> **REQUEST**
Reproduce, from the line containing "Our field employees are" to the last line of the material, every line exactly.

> **RAW DATA**
* * * * *
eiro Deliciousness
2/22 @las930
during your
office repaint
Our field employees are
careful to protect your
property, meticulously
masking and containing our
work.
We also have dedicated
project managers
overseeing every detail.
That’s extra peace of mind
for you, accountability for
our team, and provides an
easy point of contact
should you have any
* * * * *
> **SOLUTION FOR THIS TASK**
Our field employees are
careful to protect your
property, meticulously
masking and containing our
work.
We also have dedicated
project managers
overseeing every detail.
That’s extra peace of mind
for you, accountability for
our team, and provides an
easy point of contact
should you have any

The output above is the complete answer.